At the same time, Lowell mentions big insurance companies that have their FinTech squads and teams building financial tools. Quovo’s offering has become part of these tools. Thus, Lowell considers these enterprises as akin to FinTech startups.

“I’d say that the biggest difference, if I had to [cite] one, is vendor management and procurement that is obviously a stated function [of] an enterprise, while it generally is more ad hoc at a FinTech company.”

The need for maintainability

Quovo aggregates data about bank accounts, investments, credit cards, insurance, student loans, etc. Unlike most startups, which think mostly about new features, Quovo expends a great deal of effort on maintaining the built infrastructure and technology.

“We need to stay on top of changes that happen at thousands of end institutions. We are building infrastructure, both human infrastructure, operational infrastructure, and technical infrastructure, to maintain our connectivity. We have connections based [anywhere] we need [them], but maintaining those connections, and maintaining them really quickly, is very challenging.”

Lowell states that connections must be fixed quickly to ensure that their clients don’t face service disruptions on their own platforms. According to Lowell, Quovo runs outlier reports on millions of accounts every night to identify inaccuracies, delays, and other issues.

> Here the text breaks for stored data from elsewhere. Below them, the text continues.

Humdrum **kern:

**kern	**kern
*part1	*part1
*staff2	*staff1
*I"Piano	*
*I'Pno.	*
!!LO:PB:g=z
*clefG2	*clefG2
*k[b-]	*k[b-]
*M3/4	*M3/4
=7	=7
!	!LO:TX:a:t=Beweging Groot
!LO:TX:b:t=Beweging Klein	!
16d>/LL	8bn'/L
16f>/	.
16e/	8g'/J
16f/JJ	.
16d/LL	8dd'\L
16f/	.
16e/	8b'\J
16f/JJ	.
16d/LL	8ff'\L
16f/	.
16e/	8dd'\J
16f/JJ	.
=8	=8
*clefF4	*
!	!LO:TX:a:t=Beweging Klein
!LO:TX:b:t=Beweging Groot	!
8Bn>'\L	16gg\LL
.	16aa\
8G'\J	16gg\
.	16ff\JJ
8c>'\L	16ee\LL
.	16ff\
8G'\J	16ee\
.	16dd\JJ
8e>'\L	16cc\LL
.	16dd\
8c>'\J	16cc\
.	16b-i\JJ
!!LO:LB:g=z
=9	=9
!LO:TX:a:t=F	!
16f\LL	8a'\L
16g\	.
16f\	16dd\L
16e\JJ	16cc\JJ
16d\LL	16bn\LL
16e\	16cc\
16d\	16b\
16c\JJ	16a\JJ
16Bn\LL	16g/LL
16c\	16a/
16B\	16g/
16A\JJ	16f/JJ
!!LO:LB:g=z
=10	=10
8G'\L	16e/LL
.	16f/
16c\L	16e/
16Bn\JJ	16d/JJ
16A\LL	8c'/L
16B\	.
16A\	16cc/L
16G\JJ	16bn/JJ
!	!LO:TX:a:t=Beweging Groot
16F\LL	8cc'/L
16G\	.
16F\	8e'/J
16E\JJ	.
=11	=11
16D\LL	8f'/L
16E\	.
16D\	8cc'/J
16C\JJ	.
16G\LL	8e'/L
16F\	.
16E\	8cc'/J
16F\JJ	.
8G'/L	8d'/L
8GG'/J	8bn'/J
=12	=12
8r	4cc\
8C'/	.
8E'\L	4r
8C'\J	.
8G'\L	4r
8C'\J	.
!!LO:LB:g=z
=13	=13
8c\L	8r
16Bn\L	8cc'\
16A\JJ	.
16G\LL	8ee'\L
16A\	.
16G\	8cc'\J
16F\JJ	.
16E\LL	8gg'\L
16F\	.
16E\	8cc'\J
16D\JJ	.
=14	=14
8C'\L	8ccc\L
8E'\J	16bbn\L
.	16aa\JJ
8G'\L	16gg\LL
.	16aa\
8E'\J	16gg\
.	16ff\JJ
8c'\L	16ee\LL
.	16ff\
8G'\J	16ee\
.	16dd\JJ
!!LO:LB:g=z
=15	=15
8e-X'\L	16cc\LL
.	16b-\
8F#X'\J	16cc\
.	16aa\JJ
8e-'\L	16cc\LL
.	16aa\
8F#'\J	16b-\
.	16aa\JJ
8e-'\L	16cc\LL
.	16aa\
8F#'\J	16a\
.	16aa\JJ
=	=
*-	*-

“There is no way you can have enough people watching thousands and thousands of connections, so we need to have automated monitoring systems to tell us where to allocate our development resources to fix those broken connections.”

The best QAs are the clients: once a client finds a problem and informs Quovo about it, Quovo’s team solves it quickly and notifies both those who have discovered the issue and everyone else who has yet to do so.

Being in the middle, Quovo has the ability to ask institutions to correct their data, but they also build their own processes to deal with broken data and correct it if possible. Otherwise, the system stops sending data to Quovo’s customers until the institution in question corrects its own problems.

“Happy”/“unhappy” paths to authentication

Quovo provides account aggregation to offer a holistic 360-degree view of end users. To verify account ownership and balances, the company offers account authentication services. Lowell says:

“The three main ways to think about how we gather data is a happy path, [a] less happy path, and [an] unhappy path.”

He describes instant account verification as “the happy path.” In this case, the user authenticates at an institution with his/her credentials and Quovo is then able to retrieve the information needed to initiate an ACH process.

Since some institutions don’t make full instant authentication information available, users may need to validate an account. In this case, Quovo offers “the less happy path”—it initiates and automatically verifies microdeposits using its aggregation technology to parse an account’s transaction history for the receipt of the test deposits.